Material provided —
################
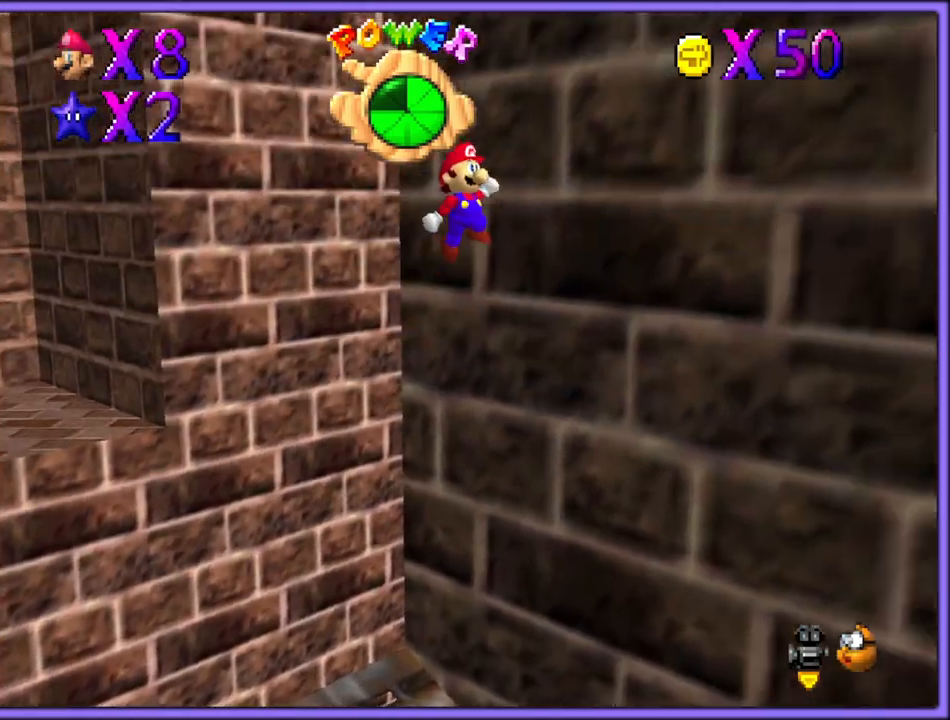
{"buttons": [], "left_stick": "down-right", "button_events": [[117, "C_LEFT", "down"], [283, "C_LEFT", "up"]]}
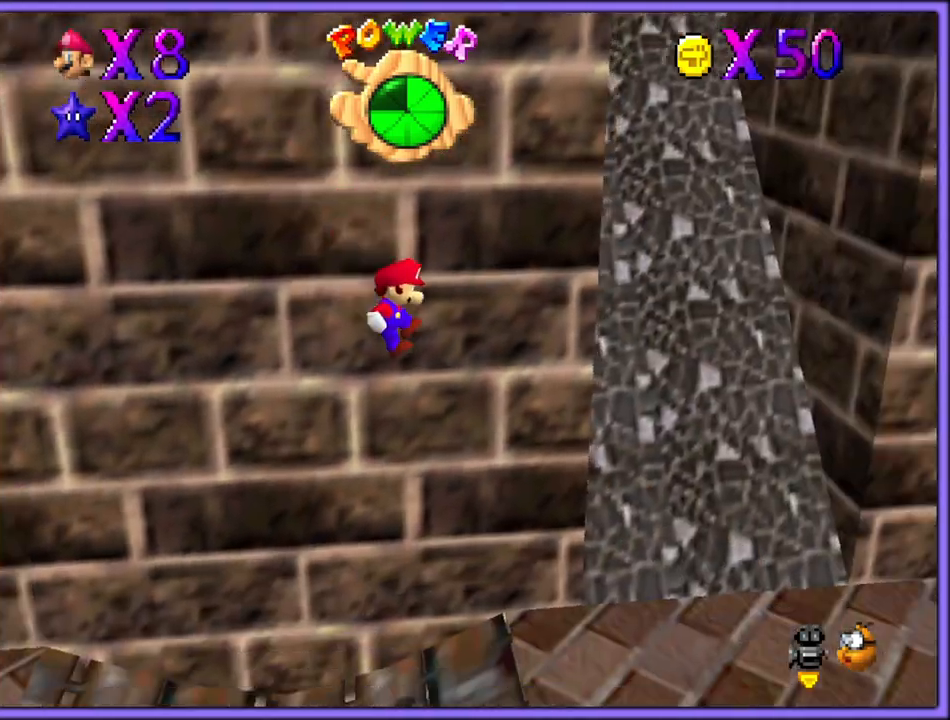
{"buttons": ["A"], "left_stick": "up-left", "button_events": [[67, "C_LEFT", "down"], [217, "C_LEFT", "up"], [367, "A", "down"]]}
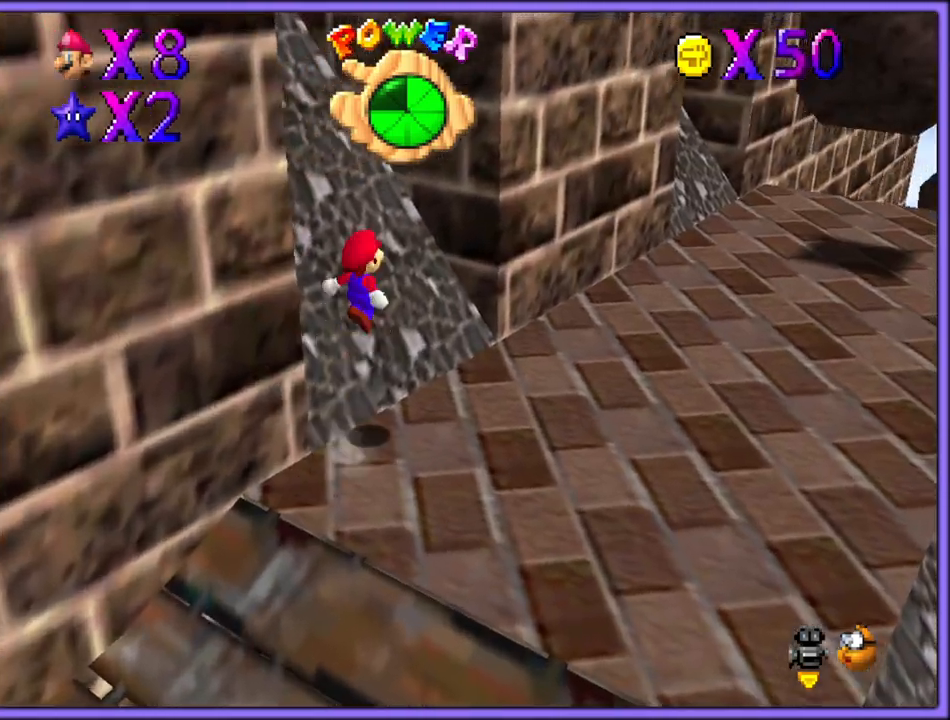
{"buttons": [], "left_stick": "up", "button_events": [[333, "A", "up"]]}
################
Work to be completed — Word for word, repeat the data above with the pictures left out.

Answer section —
{"buttons": [], "left_stick": "down-right", "button_events": [[117, "C_LEFT", "down"], [283, "C_LEFT", "up"]]}
{"buttons": ["A"], "left_stick": "up-left", "button_events": [[67, "C_LEFT", "down"], [217, "C_LEFT", "up"], [367, "A", "down"]]}
{"buttons": [], "left_stick": "up", "button_events": [[333, "A", "up"]]}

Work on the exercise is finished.